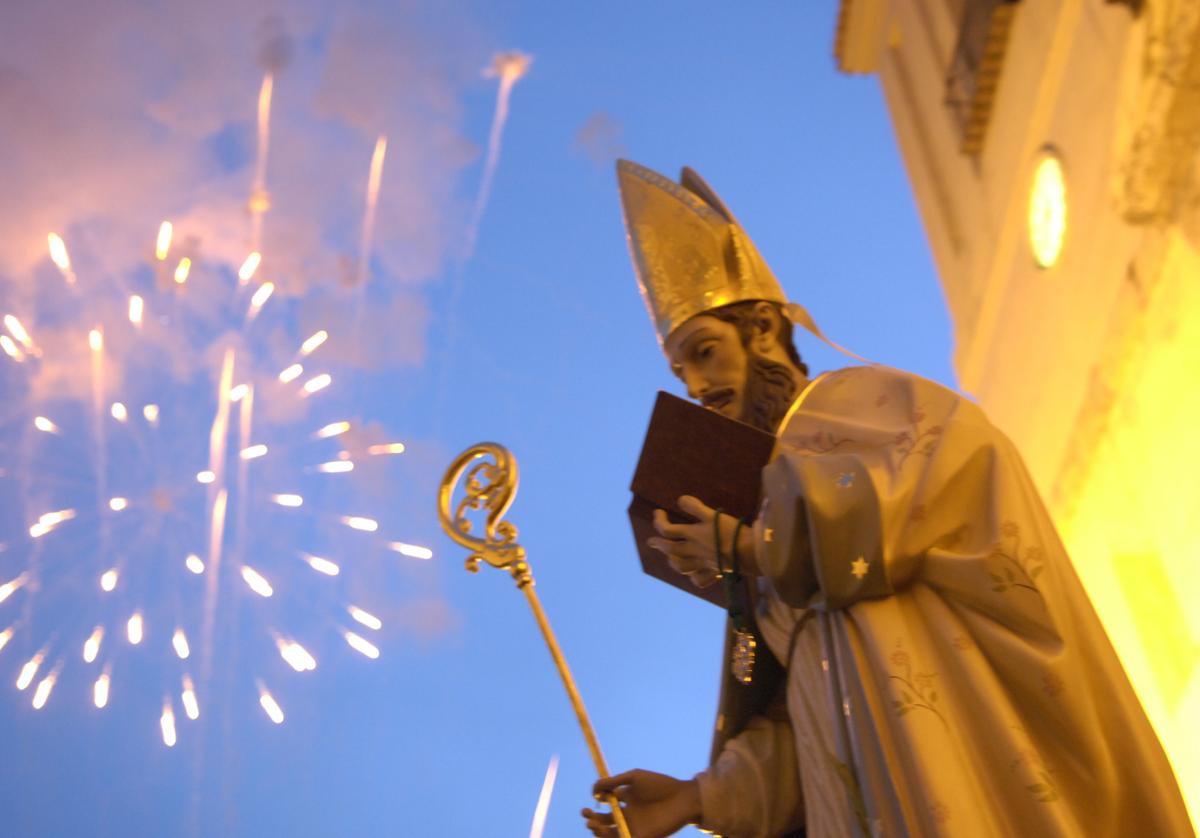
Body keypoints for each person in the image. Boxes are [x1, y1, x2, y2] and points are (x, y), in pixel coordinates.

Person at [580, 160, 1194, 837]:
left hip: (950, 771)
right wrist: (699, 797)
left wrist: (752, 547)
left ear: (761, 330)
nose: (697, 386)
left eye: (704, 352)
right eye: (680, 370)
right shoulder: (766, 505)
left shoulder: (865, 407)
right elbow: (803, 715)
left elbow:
§ §
**Exercise goal**: Please find out how many lines of the material contain the string "left" and answer with the count alone.

**Task result**: 6